The lumber and pulp producer reaped a record $1.5 billion in net income, or $12.16 US per share, over the course of 2021, according to year-end results issued March 1, more than 2 1/2 times the previous milestone of $556 million, or $4.44 US per share, the company took in during 2020.
The figures are in Canadian dollars, except for the per share amounts.
“Unprecedented strength in global lumber markets” that drove benchmark prices to new highs in the first half of the year were credited for much of the outcome. However, how much the company’s operations in B.C. played into the success was put in doubt.
During a conference call with analysts, chief executive officer Don Kayne said many of its B.C. sawmills were on reduced operating schedules during the second half of the year.
“B.C. continues to be a challenging jurisdiction to operate in due to a smaller fibre basket as we enter the post-mountain pine beetle era, in addition to significant uncertainty brought on by several new and proposed policy changes, land use decisions and legal decisions,” Kayne said.
As well, in June, a B.C. Supreme Court Justice found accumulated industrial development in the B.C. Peace had violated the treaty rights of the Blueberry First Nation and gave the provincial government six months to work with the nation to improve land management and the permitting process. Those negotiations remain ongoing.
Adjusted net income for the fourth quarter stood at $154.6 million or $1.24 US per share.
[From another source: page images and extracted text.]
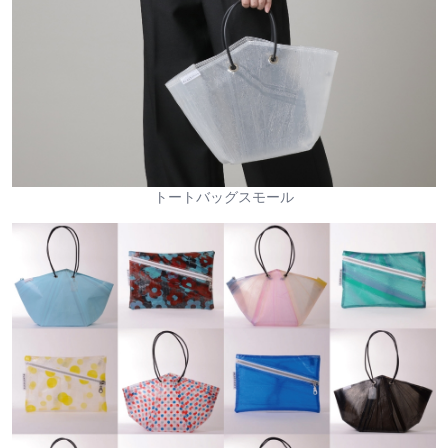
トートバッグスモール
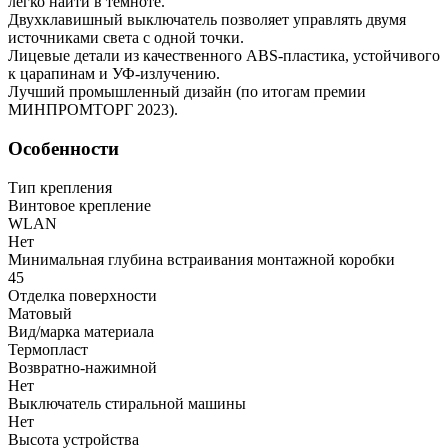
легко найти в темноте.
Двухклавишный выключатель позволяет управлять двумя
источниками света с одной точки.
Лицевые детали из качественного ABS-пластика, устойчивого
к царапинам и УФ-излучению.
Лучший промышленный дизайн (по итогам премии
МИНПРОМТОРГ 2023).
Особенности
Тип крепления
Винтовое крепление
WLAN
Нет
Минимальная глубина встраивания монтажной коробки
45
Отделка поверхности
Матовый
Вид/марка материала
Термопласт
Возвратно-нажимной
Нет
Выключатель стиральной машины
Нет
Высота устройства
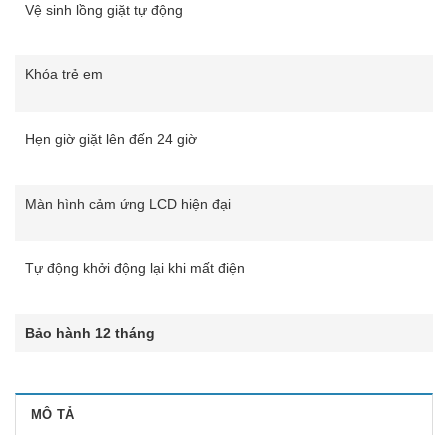
Vệ sinh lồng giặt tự động
Khóa trẻ em
Hẹn giờ giặt lên đến 24 giờ
Màn hình cảm ứng LCD hiện đại
Tự động khởi động lại khi mất điện
Bảo hành 12 tháng
MÔ TẢ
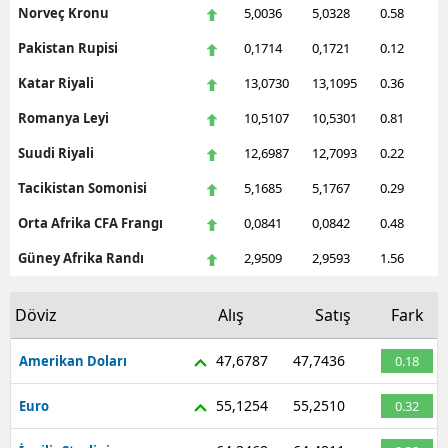
Norveç Kronu
5,0036
5,0328
0.58
Malatya
Pakistan Rupisi
0,1714
0,1721
0.12
Manisa
Katar Riyali
13,0730
13,1095
0.36
Kahramanmaraş
Romanya Leyi
10,5107
10,5301
0.81
Mardin
Suudi Riyali
12,6987
12,7093
0.22
Tacikistan Somonisi
5,1685
5,1767
0.29
Muğla
Orta Afrika CFA Frangı
0,0841
0,0842
0.48
Muş
Güney Afrika Randı
2,9509
2,9593
1.56
Nevşehir
Döviz
Alış
Satış
Fark
Niğde
Ordu
47,6787
47,7436
Amerikan Doları
0.18
Rize
55,1254
55,2510
Euro
0.32
Sakarya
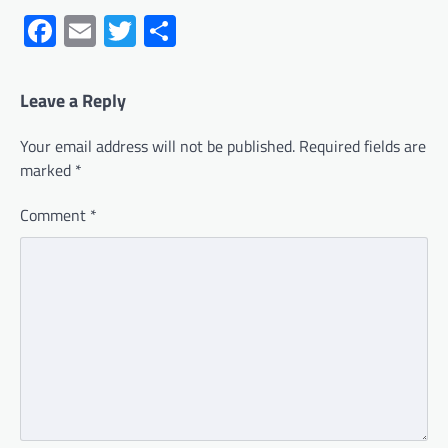
Facebook
Email
Twitter
Share
Leave a Reply
Your email address will not be published.
Required fields are
marked
*
Comment
*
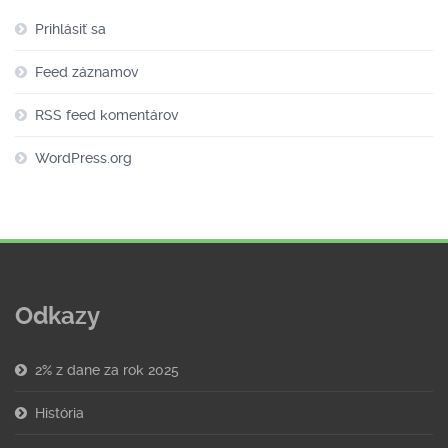
Prihlásiť sa
Feed záznamov
RSS feed komentárov
WordPress.org
Odkazy
2% z dane za rok 2025
História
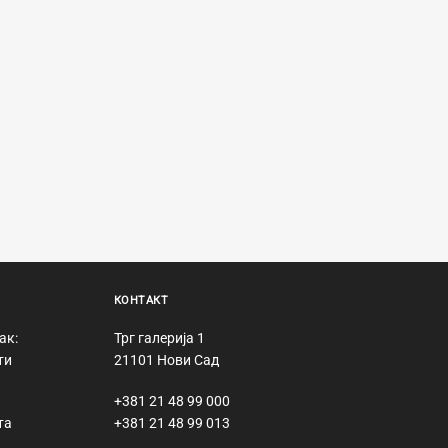
КОНТАКТ
ак:
Трг галерија 1
ти
21101 Нови Сад
+381 21 48 99 000
та
+381 21 48 99 013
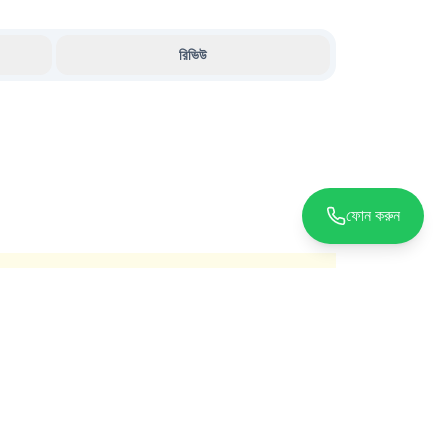
রিভিউ
ফোন করুন
যোগাযোগ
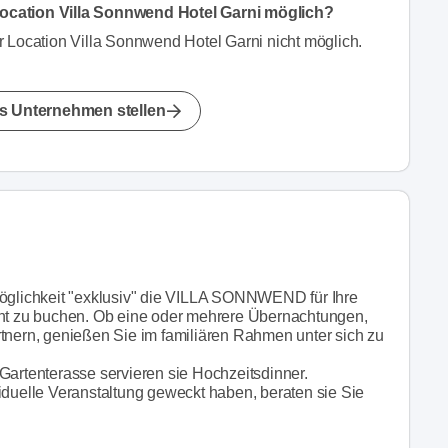
ocation Villa Sonnwend Hotel Garni möglich?
r Location Villa Sonnwend Hotel Garni nicht möglich.
s Unternehmen stellen
Möglichkeit "exklusiv" die VILLA SONNWEND für Ihre
ent zu buchen. Ob eine oder mehrere Übernachtungen,
rtnern, genießen Sie im familiären Rahmen unter sich zu
Gartenterasse servieren sie Hochzeitsdinner.
iduelle Veranstaltung geweckt haben, beraten sie Sie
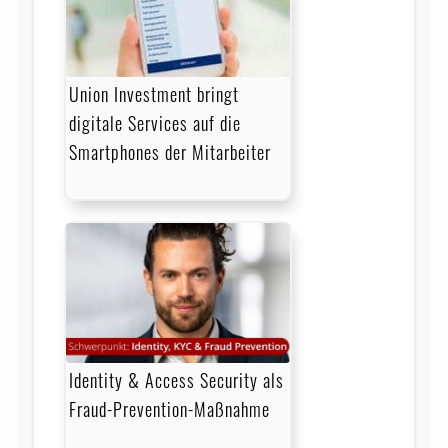
Union Investment bringt
digitale Services auf die
Smartphones der Mitarbeiter
Identity & Access Security als
Fraud-Prevention-Maßnahme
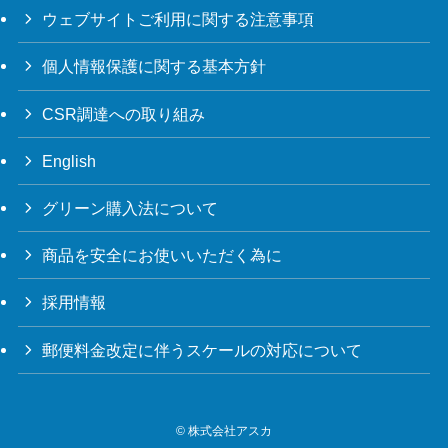
ウェブサイトご利用に関する注意事項
個人情報保護に関する基本方針
CSR調達への取り組み
English
グリーン購入法について
商品を安全にお使いいただく為に
採用情報
郵便料金改定に伴うスケールの対応について
©
株式会社アスカ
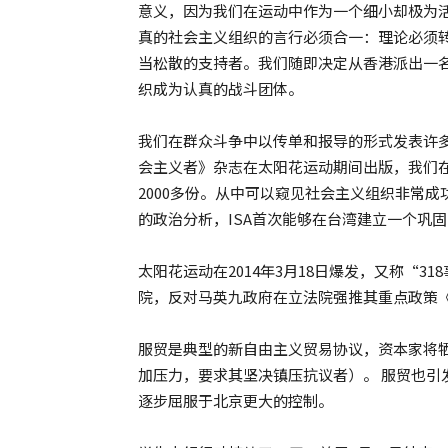
意义，因为我们在运动中作为一个细小却极为
真的社会主义组织的言行必须合一：理论必须
当松散的支持者。我们随即决定从香港派出一
织成为认真的战斗团体。
我们在群众斗争中以传单和报导的形式发表许多
会主义者》杂志在太阳花运动期间出版，我们
2000多份。从中可以窥见社会主义组织非常
的政治分析，ISA首次能够在台湾建立一个巩
太阳花运动在2014年3月18日爆发，又称“3
院，反对马英九政府在立法院强推其重点政策
服贸是典型的新自由主义贸易协议，资本家将
加压力，要求其坚决镇压抗议者）。 服贸也引
逐步屈服于北京更大的控制。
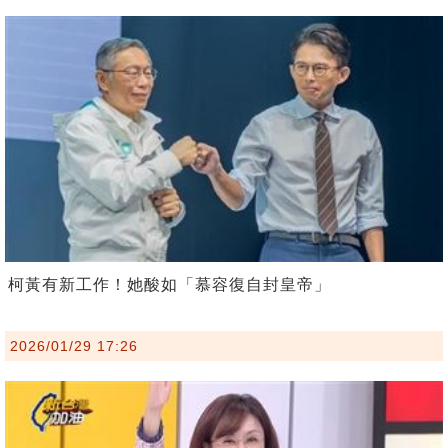
柯黃有新工作！她酸如「慕容復自封皇帝」
2026/01/29 17:26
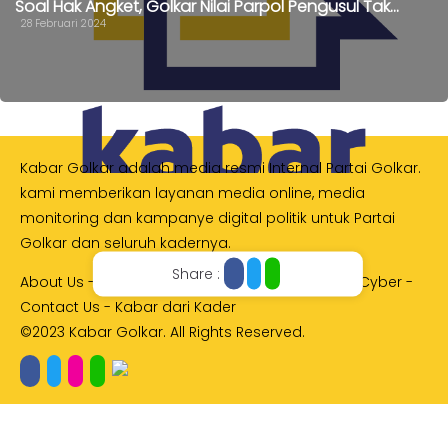
Soal Hak Angket, Golkar Nilai Parpol Pengusul Tak...
28 Februari 2024
Kabar Golkar adalah media resmi Internal Partai Golkar.
kami memberikan layanan media online, media
monitoring dan kampanye digital politik untuk Partai
Golkar dan seluruh kadernya.
Share :
About Us
-
Advertise
-
Policy
-
Pedoman Media Cyber
-
Contact Us
-
Kabar dari Kader
©2023 Kabar Golkar. All Rights Reserved.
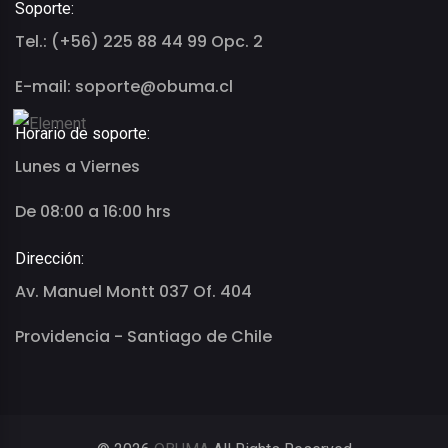
Soporte:
Tel.: (+56) 225 88 44 99 Opc. 2
E-mail: soporte@obuma.cl
Horario de soporte:
Lunes a Viernes
De 08:00 a 16:00 hrs
Dirección:
Av. Manuel Montt 037 Of. 404
Providencia - Santiago de Chile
The average price for random length western spruce, pine and fir #2 and better averaged $711 US per thousand board feet, up $217 US from the previous quarter.
Canfor’s pulp operations contributed $25 million in adjusted net income, or 38 cents US per share, compared to a lost os $22.4 million or 34 cents per share over 2020.
A rebuild of the lower furnace of number one recovery boiler at the Northwood pulp mill is going well and the operation is expected to return to full production at the end of the first quarter, analysts were also told.
Chief financial officer Pat Elliot said the net book value of Canfor’s lumber and pulp assets in B.C. were reduced by nearly $300 million following an impairment test.
“As we move into 2022, we anticipate solid global lumber demand, while for our pulp business we are focused on optimizing production performance, reducing costs, and maximizing fibre utilization in more moderate market conditions,” Kayne said in the summary.